Eleştirmenin Not Defteri

17 Şubat 2012 Cuma

ELEŞTİRMENİN NOT DEFTERİ - 11

FETİH 1453
Hani resmi tarih cümlesi vardır: “İstanbul’un fethi Ortaçağ’ı kapatıp Yeniçağ’ı açmıştır” diye.. Gerçekten de öyle bir olaydır “İstanbul’un fethi”. Avrupa’nın tarihini ve dolayısıyla dünyanın tarihini değiştirmiştir, daha ne olsun...!
‘Türk sinemasının en pahalı filmi’, hatta ‘en uzun metrajlı’ filmi ve ‘en uzun sürede çekilen filmi’ ünvanlarını alan Fetih 1453, ‘Türk sinemasının en çok kazanan filmleri’nin yapımcısının yönetmenliğiyle geldi karşımıza. Ancak ne yazık ki bütün bu iddialara karşılık daha en başından senaryoyla ve hikaye anlatımıyla ilgili sorunları var filmin...
Sultan Mehmet’in tahta geliş hikayesi daha en baştan oldukça caziptir. 1444 yılında babası II. Murat tarafından politik bir hamle için 12 yaşında tahta çıkarılan ama iki yıl sonra yine babası tarafından tahttan indirilen Sultan Mehmet daha bu yönüyle diğer padişahlardan ayrılır. Çünkü 1451’de babası ölünce yeniden tahta çıkar ve daha önceki indirilişinin yarattığı küçük çaplı bir travmayla başetmek zorundadır. Daha o yaşlarda Konstantinopolis’i almak konusunda bir takıntısı vardır. Askerlik ve politika konusunda kendisini çok geliştirmiş, zeki, dindar, bilim ve sanata düşkün, tam bir diplomat zekasına sahip bir komutandır. Babası II. Murat’ın tedbirliğinin aksine inadıyla bilinir. Sultan Mehmet tahta ikinci oturuşundan itibaren gözünü ‘büyük fetih’e çevirir.
Film bize bu bir paragraflık özeti bile doğru düzgün veremeden başlıyor. Fatih’in tahta çıkışı ve sonrasında neredeyse bir – birbuçuk saat boyunca Bizans İmparatoru Konstantinos ile elçiler aracılığıyla yaşadığı politik çekişmeye saplanıyor film.
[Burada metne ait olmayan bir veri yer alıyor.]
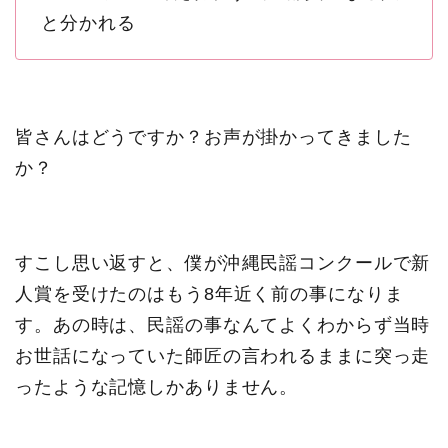
と分かれる
皆さんはどうですか？お声が掛かってきました
か？
すこし思い返すと、僕が沖縄民謡コンクールで新
人賞を受けたのはもう8年近く前の事になりま
す。あの時は、民謡の事なんてよくわからず当時
お世話になっていた師匠の言われるままに突っ走
ったような記憶しかありません。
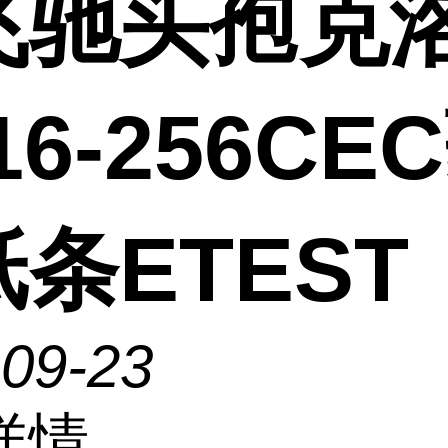
飞驰头孢克
016-256CE
条ETEST
-09-23
详情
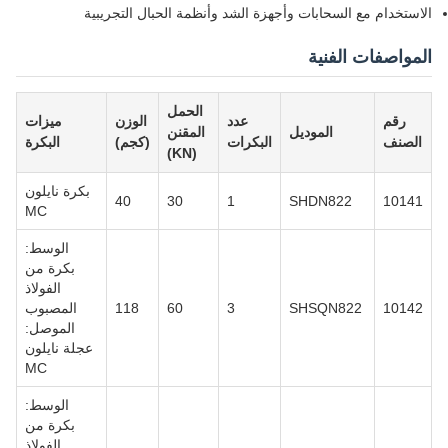
الاستخدام مع السحابات وأجهزة الشد وأنظمة الحبال التجريبية
المواصفات الفنية
الحمل
رقم
عدد
الوزن
ميزات
الموديل
المقنن
الصنف
البكرات
(كجم)
البكرة
(KN)
بكرة نايلون
40
30
1
SHDN822
10141
MC
الوسط:
بكرة من
الفولاذ
10142
SHSQN822
3
60
118
المصبوب
الموصل:
عجلة نايلون
MC
الوسط:
بكرة من
الفولاذ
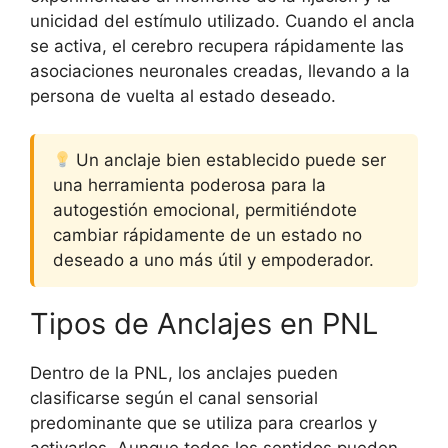
unicidad del estímulo utilizado. Cuando el ancla
se activa, el cerebro recupera rápidamente las
asociaciones neuronales creadas, llevando a la
persona de vuelta al estado deseado.
Un anclaje bien establecido puede ser
una herramienta poderosa para la
autogestión emocional, permitiéndote
cambiar rápidamente de un estado no
deseado a uno más útil y empoderador.
Tipos de Anclajes en PNL
Dentro de la PNL, los anclajes pueden
clasificarse según el canal sensorial
predominante que se utiliza para crearlos y
activarlos. Aunque todos los sentidos pueden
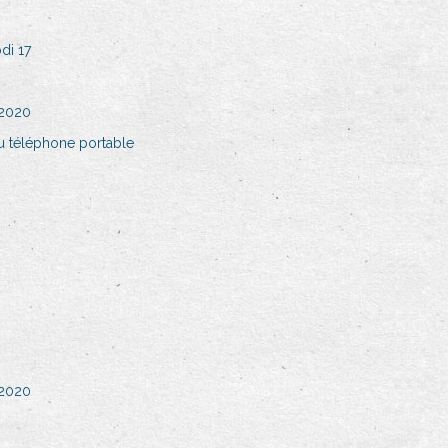
di 17
 2020
u téléphone portable
 2020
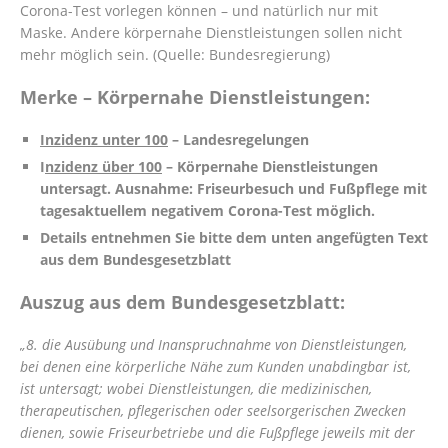
Corona-Test vorlegen können – und natürlich nur mit
Maske. Andere körpernahe Dienstleistungen sollen nicht
mehr möglich sein. (Quelle: Bundesregierung)
Merke – Körpernahe Dienstleistungen:
Inzidenz unter 100
– Landesregelungen
I
nzidenz über 100
– Körpernahe Dienstleistungen
untersagt. Ausnahme: Friseurbesuch und Fußpflege mit
tagesaktuellem negativem Corona-Test möglich.
Details entnehmen Sie bitte dem unten angefügten Text
aus dem Bundesgesetzblatt
Auszug aus dem Bundesgesetzblatt:
„8. die Ausübung und Inanspruchnahme von Dienstleistungen,
bei denen eine körperliche Nähe zum Kunden unabdingbar ist,
ist untersagt; wobei Dienstleistungen, die medizinischen,
therapeutischen, pflegerischen oder seelsorgerischen Zwecken
dienen, sowie Friseurbetriebe und die Fußpflege jeweils mit der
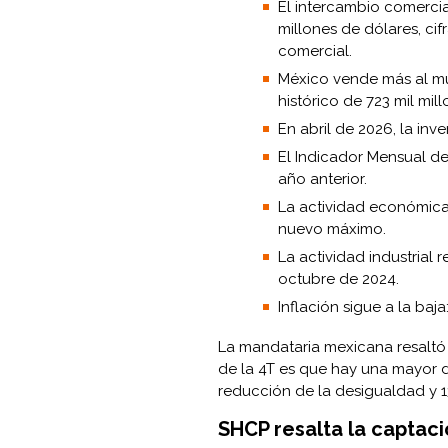
El intercambio comercia
millones de dólares, cif
comercial.
México vende más al mu
histórico de 723 mil mil
En abril de 2026, la inve
El Indicador Mensual de
año anterior.
La actividad económica
nuevo máximo.
La actividad industrial 
octubre de 2024.
Inflación sigue a la baj
La mandataria mexicana resaltó 
de la 4T es que hay una mayor di
reducción de la desigualdad y 1
SHCP resalta la captaci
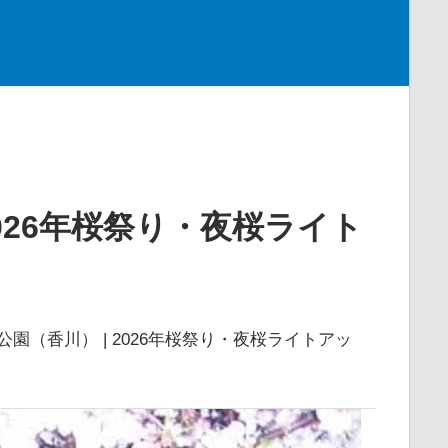
2026年桜祭り・夜桜ライト
公園（香川） | 2026年桜祭り・夜桜ライトアッ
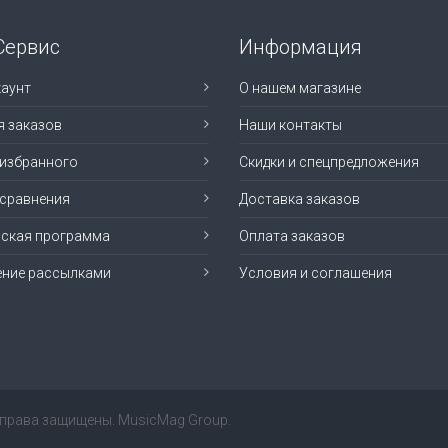
Сервис
Информация
аунт
О нашем магазине
я заказов
Наши контакты
 избранного
Скидки и спецпредложения
 сравнения
Доставка заказов
рская программа
Оплата заказов
ение рассылками
Условия и соглашения
е права защищены. MusicMag Group.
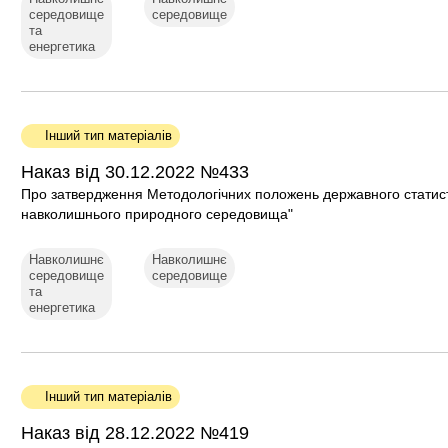
середовище
середовище
та
енергетика
Інший тип матеріалів
Наказ від 30.12.2022 №433
Про затвердження Методологічних положень державного статис
навколишнього природного середовища"
Навколишнє
Навколишнє
середовище
середовище
та
енергетика
Інший тип матеріалів
Наказ від 28.12.2022 №419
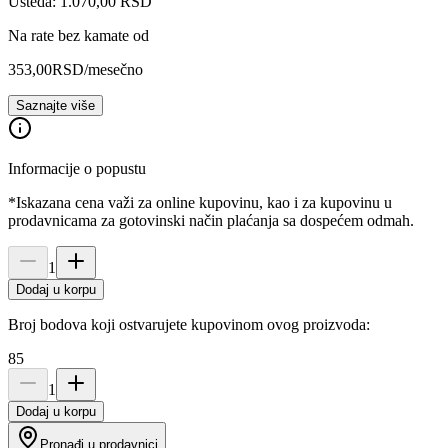
Ušteda: 1.070,00 RSD
Na rate bez kamate od
353,00
RSD
/mesečno
Saznajte više
Informacije o popustu
*Iskazana cena važi za online kupovinu, kao i za kupovinu u
prodavnicama za gotovinski način plaćanja sa dospećem odmah.
1
Dodaj u korpu
Broj bodova koji ostvarujete kupovinom ovog proizvoda:
85
1
Dodaj u korpu
Pronađi u prodavnici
Bu sahneler görsel efektlere boğulmuş, ‘green-box’ teknolojisiyle çekildiği her haliyle belli olan sahneler. Gerçek tek bir mekana rastlamak neredeyse mümkün değil. Bütün arka planlar sonradan eklenmişler ve harcanan onca para ve ekipmana rağmen efekt olduklarını belli edercesine ‘titriyorlar’... Kötü adam gülüşlü Bizanslılar sofralarında –tabi ki- domuz yiyorlar ve yanlarında buldukları yarı çıplak kadınlara yumuluyorlar bir yandan da...
Fatih’in psikolojisine çok az dalan bir anlatım var ilk yarıda. Abartılı bir rüya sahnesiyle geçiştirecek bir durum değil halbuki bu adamın ihtirası... Ama film kendi kahramanının psikolojisini neredeyse hiç önemsemiyor ve kamerasını ona her çevirdiğinde onu etrafındakilere sert veciz sözler söylerken yakalıyor. Yönetmen Aksoy hikayenin ‘duygu’sunu gerçekliği hâlâ kesin olmasa da varlığına yoğun bir şekilde inanılan Ulubatlı Hasan ve savaşın gidişatına yön veren Macar topçu ustası Urban’ın gerçekliğinden hiç emin olunmayan manevi kızı Era’yla yaşadığı aşkında arıyor. Filmin hikayesine ‘parça’ gibi giren bu ‘kurgu hikaye’  filmin ritmini de zorluyor. Filmin ritmini zedeleyen bir başka tarafı da seyircinin izlemek için pek de yanıp tutuşmadığı ama İmparator Konstantinos’un sıkışmışlığını anlatan Ortodoks kilise ile Vatikan arasındaki sürtüşmeyi gösteren sahneler. Hikayenin odak noktalarının doğru tespit edilememesinin sonuçları bunlar. Ulubatlı Hasan’ı bize Malkoçoğlu gibi gösterip Hollywood’vari bir hamleyle onu İtalya’dan takviye gelen komutan Giustiniani ile savaştıran film hiç olmazsa hikayenin bu tarafında dramatik bir zirve yakalamayı başarıyor.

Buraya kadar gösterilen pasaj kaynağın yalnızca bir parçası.